Records shown:
┏━━

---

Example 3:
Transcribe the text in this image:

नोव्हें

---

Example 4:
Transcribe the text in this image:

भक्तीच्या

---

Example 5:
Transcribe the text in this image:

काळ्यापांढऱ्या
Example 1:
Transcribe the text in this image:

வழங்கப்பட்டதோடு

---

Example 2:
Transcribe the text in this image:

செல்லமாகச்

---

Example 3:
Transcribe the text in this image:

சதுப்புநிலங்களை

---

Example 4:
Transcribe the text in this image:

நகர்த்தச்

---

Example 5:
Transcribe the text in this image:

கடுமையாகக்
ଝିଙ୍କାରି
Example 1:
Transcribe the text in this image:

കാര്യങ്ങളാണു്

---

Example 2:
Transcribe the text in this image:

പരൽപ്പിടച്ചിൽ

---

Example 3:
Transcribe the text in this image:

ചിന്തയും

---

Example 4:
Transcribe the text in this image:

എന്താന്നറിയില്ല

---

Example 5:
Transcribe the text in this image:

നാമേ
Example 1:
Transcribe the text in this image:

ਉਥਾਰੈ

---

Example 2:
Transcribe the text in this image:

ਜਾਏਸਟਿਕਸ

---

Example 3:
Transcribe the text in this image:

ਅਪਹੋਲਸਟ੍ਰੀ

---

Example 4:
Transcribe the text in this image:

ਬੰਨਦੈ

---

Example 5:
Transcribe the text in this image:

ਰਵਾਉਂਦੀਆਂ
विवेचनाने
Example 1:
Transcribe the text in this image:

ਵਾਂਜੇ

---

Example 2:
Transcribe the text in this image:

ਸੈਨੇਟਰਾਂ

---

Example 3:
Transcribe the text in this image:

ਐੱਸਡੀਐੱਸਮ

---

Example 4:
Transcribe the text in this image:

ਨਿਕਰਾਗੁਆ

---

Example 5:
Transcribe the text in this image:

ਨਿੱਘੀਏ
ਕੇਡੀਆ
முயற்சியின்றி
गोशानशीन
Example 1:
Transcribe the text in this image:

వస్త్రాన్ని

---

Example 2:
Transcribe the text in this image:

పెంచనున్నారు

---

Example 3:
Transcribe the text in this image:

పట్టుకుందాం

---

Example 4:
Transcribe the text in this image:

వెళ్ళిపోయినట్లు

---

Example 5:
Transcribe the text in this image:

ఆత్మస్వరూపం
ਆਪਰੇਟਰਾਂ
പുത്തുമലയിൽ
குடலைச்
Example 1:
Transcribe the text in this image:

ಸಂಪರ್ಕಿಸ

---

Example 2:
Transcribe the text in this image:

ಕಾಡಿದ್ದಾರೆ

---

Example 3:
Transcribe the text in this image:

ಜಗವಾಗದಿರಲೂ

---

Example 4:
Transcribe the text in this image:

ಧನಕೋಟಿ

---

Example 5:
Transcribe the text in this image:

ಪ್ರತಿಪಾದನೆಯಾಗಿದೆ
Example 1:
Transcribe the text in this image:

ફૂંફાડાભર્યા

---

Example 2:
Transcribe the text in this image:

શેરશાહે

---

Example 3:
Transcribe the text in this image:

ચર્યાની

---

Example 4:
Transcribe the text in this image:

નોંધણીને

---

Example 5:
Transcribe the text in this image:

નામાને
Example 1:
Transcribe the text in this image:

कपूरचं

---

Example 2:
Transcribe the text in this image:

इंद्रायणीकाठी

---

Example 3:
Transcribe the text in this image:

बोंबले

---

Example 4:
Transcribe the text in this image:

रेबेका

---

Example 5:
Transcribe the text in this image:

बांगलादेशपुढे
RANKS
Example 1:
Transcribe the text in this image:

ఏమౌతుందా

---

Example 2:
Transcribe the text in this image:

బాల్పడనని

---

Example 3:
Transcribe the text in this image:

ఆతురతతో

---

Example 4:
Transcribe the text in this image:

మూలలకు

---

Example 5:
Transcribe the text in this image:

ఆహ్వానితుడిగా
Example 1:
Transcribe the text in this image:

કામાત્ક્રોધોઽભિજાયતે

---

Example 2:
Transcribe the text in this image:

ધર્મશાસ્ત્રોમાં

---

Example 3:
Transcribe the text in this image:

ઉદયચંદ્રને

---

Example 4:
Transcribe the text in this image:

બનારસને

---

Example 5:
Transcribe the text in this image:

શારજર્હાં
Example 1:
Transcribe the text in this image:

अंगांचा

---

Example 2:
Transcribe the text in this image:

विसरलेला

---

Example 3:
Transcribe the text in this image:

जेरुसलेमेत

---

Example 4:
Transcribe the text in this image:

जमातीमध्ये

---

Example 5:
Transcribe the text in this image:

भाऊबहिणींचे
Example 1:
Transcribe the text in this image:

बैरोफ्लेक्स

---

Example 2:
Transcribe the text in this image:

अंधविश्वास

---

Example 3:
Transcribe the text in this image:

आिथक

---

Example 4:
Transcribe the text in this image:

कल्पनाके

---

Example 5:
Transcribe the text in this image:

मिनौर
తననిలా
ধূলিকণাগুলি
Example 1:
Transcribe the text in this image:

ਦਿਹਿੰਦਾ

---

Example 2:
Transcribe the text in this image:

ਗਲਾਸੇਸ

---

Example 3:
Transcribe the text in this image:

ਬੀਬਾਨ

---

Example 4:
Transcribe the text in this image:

┗━━

Copy the entries exactly as they appear.

Task answer:
---

Example 3:
Transcribe the text in this image:

नोव्हें

---

Example 4:
Transcribe the text in this image:

भक्तीच्या

---

Example 5:
Transcribe the text in this image:

काळ्यापांढऱ्या
Example 1:
Transcribe the text in this image:

வழங்கப்பட்டதோடு

---

Example 2:
Transcribe the text in this image:

செல்லமாகச்

---

Example 3:
Transcribe the text in this image:

சதுப்புநிலங்களை

---

Example 4:
Transcribe the text in this image:

நகர்த்தச்

---

Example 5:
Transcribe the text in this image:

கடுமையாகக்
ଝିଙ୍କାରି
Example 1:
Transcribe the text in this image:

കാര്യങ്ങളാണു്

---

Example 2:
Transcribe the text in this image:

പരൽപ്പിടച്ചിൽ

---

Example 3:
Transcribe the text in this image:

ചിന്തയും

---

Example 4:
Transcribe the text in this image:

എന്താന്നറിയില്ല

---

Example 5:
Transcribe the text in this image:

നാമേ
Example 1:
Transcribe the text in this image:

ਉਥਾਰੈ

---

Example 2:
Transcribe the text in this image:

ਜਾਏਸਟਿਕਸ

---

Example 3:
Transcribe the text in this image:

ਅਪਹੋਲਸਟ੍ਰੀ

---

Example 4:
Transcribe the text in this image:

ਬੰਨਦੈ

---

Example 5:
Transcribe the text in this image:

ਰਵਾਉਂਦੀਆਂ
विवेचनाने
Example 1:
Transcribe the text in this image:

ਵਾਂਜੇ

---

Example 2:
Transcribe the text in this image:

ਸੈਨੇਟਰਾਂ

---

Example 3:
Transcribe the text in this image:

ਐੱਸਡੀਐੱਸਮ

---

Example 4:
Transcribe the text in this image:

ਨਿਕਰਾਗੁਆ

---

Example 5:
Transcribe the text in this image:

ਨਿੱਘੀਏ
ਕੇਡੀਆ
முயற்சியின்றி
गोशानशीन
Example 1:
Transcribe the text in this image:

వస్త్రాన్ని

---

Example 2:
Transcribe the text in this image:

పెంచనున్నారు

---

Example 3:
Transcribe the text in this image:

పట్టుకుందాం

---

Example 4:
Transcribe the text in this image:

వెళ్ళిపోయినట్లు

---

Example 5:
Transcribe the text in this image:

ఆత్మస్వరూపం
ਆਪਰੇਟਰਾਂ
പുത്തുമലയിൽ
குடலைச்
Example 1:
Transcribe the text in this image:

ಸಂಪರ್ಕಿಸ

---

Example 2:
Transcribe the text in this image:

ಕಾಡಿದ್ದಾರೆ

---

Example 3:
Transcribe the text in this image:

ಜಗವಾಗದಿರಲೂ

---

Example 4:
Transcribe the text in this image:

ಧನಕೋಟಿ

---

Example 5:
Transcribe the text in this image:

ಪ್ರತಿಪಾದನೆಯಾಗಿದೆ
Example 1:
Transcribe the text in this image:

ફૂંફાડાભર્યા

---

Example 2:
Transcribe the text in this image:

શેરશાહે

---

Example 3:
Transcribe the text in this image:

ચર્યાની

---

Example 4:
Transcribe the text in this image:

નોંધણીને

---

Example 5:
Transcribe the text in this image:

નામાને
Example 1:
Transcribe the text in this image:

कपूरचं

---

Example 2:
Transcribe the text in this image:

इंद्रायणीकाठी

---

Example 3:
Transcribe the text in this image:

बोंबले

---

Example 4:
Transcribe the text in this image:

रेबेका

---

Example 5:
Transcribe the text in this image:

बांगलादेशपुढे
RANKS
Example 1:
Transcribe the text in this image:

ఏమౌతుందా

---

Example 2:
Transcribe the text in this image:

బాల్పడనని

---

Example 3:
Transcribe the text in this image:

ఆతురతతో

---

Example 4:
Transcribe the text in this image:

మూలలకు

---

Example 5:
Transcribe the text in this image:

ఆహ్వానితుడిగా
Example 1:
Transcribe the text in this image:

કામાત્ક્રોધોઽભિજાયતે

---

Example 2:
Transcribe the text in this image:

ધર્મશાસ્ત્રોમાં

---

Example 3:
Transcribe the text in this image:

ઉદયચંદ્રને

---

Example 4:
Transcribe the text in this image:

બનારસને

---

Example 5:
Transcribe the text in this image:

શારજર્હાં
Example 1:
Transcribe the text in this image:

अंगांचा

---

Example 2:
Transcribe the text in this image:

विसरलेला

---

Example 3:
Transcribe the text in this image:

जेरुसलेमेत

---

Example 4:
Transcribe the text in this image:

जमातीमध्ये

---

Example 5:
Transcribe the text in this image:

भाऊबहिणींचे
Example 1:
Transcribe the text in this image:

बैरोफ्लेक्स

---

Example 2:
Transcribe the text in this image:

अंधविश्वास

---

Example 3:
Transcribe the text in this image:

आिथक

---

Example 4:
Transcribe the text in this image:

कल्पनाके

---

Example 5:
Transcribe the text in this image:

मिनौर
తననిలా
ধূলিকণাগুলি
Example 1:
Transcribe the text in this image:

ਦਿਹਿੰਦਾ

---

Example 2:
Transcribe the text in this image:

ਗਲਾਸੇਸ

---

Example 3:
Transcribe the text in this image:

ਬੀਬਾਨ

---

Example 4:
Transcribe the text in this image:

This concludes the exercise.